[Dataset items]

########

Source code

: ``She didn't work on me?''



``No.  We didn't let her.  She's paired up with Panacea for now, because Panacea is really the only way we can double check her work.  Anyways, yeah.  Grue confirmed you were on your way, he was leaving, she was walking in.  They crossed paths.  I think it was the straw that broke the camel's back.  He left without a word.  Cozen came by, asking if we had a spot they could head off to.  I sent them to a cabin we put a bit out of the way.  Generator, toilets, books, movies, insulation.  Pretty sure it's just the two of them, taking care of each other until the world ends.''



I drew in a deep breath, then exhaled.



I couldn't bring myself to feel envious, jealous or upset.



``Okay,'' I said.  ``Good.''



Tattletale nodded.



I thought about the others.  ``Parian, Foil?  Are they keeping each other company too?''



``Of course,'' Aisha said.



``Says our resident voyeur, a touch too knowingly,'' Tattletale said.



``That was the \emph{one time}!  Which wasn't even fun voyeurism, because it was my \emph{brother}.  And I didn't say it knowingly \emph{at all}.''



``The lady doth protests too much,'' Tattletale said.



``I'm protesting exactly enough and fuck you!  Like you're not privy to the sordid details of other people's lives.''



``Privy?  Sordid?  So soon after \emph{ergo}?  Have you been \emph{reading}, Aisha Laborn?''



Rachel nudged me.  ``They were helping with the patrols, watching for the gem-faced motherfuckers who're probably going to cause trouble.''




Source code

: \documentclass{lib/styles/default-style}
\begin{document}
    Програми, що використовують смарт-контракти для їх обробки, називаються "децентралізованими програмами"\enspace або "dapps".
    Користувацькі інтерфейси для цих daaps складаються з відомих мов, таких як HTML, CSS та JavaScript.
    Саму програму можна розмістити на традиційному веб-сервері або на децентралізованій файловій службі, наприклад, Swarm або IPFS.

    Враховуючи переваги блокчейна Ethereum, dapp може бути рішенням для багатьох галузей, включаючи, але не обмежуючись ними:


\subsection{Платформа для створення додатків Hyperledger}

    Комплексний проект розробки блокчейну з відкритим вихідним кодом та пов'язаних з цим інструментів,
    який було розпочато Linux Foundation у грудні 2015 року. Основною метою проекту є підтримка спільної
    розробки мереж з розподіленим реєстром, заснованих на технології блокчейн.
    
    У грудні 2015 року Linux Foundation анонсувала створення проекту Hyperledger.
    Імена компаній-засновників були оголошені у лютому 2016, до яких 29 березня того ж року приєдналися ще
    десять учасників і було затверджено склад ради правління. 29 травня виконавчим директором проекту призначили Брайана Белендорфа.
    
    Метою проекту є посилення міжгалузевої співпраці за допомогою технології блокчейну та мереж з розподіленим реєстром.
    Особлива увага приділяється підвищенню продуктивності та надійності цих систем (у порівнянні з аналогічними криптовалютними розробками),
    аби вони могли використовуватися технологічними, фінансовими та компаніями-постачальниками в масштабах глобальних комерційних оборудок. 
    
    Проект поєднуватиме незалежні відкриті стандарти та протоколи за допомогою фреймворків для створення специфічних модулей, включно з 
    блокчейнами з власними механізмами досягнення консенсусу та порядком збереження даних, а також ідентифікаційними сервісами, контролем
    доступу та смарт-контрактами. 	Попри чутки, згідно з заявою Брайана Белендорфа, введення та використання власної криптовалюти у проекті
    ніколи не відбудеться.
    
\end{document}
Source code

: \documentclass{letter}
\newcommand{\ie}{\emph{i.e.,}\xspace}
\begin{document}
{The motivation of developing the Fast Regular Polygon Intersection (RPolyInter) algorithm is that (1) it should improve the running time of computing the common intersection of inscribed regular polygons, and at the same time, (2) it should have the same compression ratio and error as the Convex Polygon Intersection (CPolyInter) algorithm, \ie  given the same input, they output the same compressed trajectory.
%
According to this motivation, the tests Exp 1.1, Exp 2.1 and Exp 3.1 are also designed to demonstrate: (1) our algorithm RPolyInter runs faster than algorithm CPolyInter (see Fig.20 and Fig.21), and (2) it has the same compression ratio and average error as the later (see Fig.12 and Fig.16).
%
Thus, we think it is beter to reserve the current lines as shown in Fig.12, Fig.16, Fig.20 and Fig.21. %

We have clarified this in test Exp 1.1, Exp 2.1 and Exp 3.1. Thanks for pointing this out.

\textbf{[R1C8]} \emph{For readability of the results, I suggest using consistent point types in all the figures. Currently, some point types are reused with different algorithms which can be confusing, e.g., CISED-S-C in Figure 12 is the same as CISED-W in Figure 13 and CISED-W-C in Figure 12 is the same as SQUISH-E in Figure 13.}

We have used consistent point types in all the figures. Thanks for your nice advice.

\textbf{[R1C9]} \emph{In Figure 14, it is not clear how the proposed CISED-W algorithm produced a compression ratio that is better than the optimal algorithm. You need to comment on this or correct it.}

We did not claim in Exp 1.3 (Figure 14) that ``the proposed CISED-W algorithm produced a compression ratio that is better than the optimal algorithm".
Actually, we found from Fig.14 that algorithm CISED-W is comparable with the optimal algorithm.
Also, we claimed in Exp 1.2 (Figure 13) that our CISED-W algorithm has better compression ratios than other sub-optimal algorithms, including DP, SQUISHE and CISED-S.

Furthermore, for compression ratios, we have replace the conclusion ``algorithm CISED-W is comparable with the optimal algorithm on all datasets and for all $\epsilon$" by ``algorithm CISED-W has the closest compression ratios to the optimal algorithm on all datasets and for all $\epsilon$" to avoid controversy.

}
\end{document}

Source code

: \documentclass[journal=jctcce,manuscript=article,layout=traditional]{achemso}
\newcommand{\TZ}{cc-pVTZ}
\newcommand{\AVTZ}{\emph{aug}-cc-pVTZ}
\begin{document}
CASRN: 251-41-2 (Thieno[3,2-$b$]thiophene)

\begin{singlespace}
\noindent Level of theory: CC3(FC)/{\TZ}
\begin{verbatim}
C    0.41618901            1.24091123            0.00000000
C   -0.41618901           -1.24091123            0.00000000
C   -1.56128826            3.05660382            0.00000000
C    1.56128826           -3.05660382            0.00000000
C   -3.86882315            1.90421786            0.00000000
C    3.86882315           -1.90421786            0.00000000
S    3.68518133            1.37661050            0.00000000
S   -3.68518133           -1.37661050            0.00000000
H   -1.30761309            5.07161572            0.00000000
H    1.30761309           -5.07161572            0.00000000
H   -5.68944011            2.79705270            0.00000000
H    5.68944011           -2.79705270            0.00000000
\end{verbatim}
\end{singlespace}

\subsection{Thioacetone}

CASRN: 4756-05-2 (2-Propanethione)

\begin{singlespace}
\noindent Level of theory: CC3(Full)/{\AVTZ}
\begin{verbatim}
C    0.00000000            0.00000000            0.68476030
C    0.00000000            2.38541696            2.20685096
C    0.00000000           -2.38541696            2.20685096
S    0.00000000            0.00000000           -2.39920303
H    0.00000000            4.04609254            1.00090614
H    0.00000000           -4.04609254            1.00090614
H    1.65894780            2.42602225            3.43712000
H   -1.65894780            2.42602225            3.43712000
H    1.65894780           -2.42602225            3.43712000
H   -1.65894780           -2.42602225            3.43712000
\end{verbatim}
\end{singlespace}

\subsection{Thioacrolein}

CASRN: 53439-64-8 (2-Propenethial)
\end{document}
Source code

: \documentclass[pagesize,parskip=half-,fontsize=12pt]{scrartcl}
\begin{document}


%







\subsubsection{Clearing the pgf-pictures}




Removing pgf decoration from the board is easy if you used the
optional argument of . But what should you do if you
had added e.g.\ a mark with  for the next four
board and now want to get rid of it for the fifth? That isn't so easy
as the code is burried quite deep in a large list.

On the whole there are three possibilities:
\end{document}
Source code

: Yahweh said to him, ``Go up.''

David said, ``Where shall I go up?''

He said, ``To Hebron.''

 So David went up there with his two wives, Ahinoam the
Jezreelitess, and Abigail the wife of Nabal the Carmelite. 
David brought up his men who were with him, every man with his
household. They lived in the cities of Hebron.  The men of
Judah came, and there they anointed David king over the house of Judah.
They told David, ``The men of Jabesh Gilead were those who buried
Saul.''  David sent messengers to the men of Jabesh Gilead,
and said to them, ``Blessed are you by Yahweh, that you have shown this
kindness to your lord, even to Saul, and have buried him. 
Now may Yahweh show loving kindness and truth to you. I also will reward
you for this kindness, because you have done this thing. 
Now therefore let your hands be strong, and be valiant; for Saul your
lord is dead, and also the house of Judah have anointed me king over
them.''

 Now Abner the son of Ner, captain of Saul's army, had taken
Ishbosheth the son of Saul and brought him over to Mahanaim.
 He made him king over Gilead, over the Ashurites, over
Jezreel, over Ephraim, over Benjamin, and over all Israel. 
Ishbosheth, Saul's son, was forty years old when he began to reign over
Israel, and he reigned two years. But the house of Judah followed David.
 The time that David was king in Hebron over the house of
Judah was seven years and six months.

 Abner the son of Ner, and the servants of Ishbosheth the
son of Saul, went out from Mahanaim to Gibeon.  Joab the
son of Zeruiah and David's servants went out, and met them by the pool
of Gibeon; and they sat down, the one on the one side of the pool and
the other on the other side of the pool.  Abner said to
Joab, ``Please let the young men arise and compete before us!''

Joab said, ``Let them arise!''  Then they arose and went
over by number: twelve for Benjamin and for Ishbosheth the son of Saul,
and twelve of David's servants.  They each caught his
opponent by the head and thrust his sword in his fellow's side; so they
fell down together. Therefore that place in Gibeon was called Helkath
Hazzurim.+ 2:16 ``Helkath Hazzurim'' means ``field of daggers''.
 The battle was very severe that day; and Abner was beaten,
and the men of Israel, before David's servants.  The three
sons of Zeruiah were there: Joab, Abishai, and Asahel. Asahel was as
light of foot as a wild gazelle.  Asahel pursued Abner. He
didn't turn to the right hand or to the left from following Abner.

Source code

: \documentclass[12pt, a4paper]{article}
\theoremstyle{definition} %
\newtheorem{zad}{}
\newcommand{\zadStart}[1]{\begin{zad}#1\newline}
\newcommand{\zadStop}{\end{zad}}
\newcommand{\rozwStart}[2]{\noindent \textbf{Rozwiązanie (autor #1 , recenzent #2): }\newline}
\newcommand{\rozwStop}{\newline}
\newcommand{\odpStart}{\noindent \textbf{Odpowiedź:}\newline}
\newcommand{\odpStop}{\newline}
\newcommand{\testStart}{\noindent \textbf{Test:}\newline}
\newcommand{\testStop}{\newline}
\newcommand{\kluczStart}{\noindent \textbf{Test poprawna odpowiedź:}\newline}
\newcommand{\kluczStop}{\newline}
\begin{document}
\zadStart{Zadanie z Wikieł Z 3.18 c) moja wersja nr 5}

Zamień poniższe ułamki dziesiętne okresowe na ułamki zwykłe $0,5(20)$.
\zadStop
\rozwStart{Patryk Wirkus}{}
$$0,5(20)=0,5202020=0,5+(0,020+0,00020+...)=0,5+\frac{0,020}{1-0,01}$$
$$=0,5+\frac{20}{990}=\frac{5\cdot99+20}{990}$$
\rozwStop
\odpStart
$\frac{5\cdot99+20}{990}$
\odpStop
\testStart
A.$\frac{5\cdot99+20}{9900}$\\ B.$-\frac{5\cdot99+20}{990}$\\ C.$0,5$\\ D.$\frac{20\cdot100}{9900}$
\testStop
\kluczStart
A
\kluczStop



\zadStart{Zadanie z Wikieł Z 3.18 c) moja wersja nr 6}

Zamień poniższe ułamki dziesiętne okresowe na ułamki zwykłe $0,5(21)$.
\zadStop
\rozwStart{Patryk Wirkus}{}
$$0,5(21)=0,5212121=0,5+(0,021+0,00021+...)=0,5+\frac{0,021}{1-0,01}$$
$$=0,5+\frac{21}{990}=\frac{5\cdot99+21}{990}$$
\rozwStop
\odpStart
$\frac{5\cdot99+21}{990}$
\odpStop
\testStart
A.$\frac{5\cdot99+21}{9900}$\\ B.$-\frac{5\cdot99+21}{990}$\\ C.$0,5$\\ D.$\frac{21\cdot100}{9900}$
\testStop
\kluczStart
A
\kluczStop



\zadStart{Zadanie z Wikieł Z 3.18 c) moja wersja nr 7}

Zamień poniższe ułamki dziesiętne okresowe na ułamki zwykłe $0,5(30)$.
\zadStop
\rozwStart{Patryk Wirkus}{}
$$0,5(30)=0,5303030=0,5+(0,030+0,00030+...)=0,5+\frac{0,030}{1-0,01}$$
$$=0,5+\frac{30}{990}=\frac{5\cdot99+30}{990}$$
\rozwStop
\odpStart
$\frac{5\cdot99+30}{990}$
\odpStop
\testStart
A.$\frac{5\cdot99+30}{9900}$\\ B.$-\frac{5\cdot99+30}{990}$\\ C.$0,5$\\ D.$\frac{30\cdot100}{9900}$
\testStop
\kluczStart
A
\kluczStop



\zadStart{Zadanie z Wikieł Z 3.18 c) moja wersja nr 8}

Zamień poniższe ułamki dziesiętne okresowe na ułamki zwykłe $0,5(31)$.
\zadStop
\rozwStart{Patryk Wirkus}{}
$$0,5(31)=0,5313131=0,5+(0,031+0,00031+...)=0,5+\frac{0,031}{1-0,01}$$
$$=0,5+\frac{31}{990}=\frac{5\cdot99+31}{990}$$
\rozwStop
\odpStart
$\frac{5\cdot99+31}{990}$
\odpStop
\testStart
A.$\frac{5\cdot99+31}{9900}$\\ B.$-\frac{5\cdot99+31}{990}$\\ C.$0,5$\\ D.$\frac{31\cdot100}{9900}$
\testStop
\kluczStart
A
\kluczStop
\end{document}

########

• What needs to be done
Count the lines of the data that contain the word "from", and give only that number.

• Worked solution
4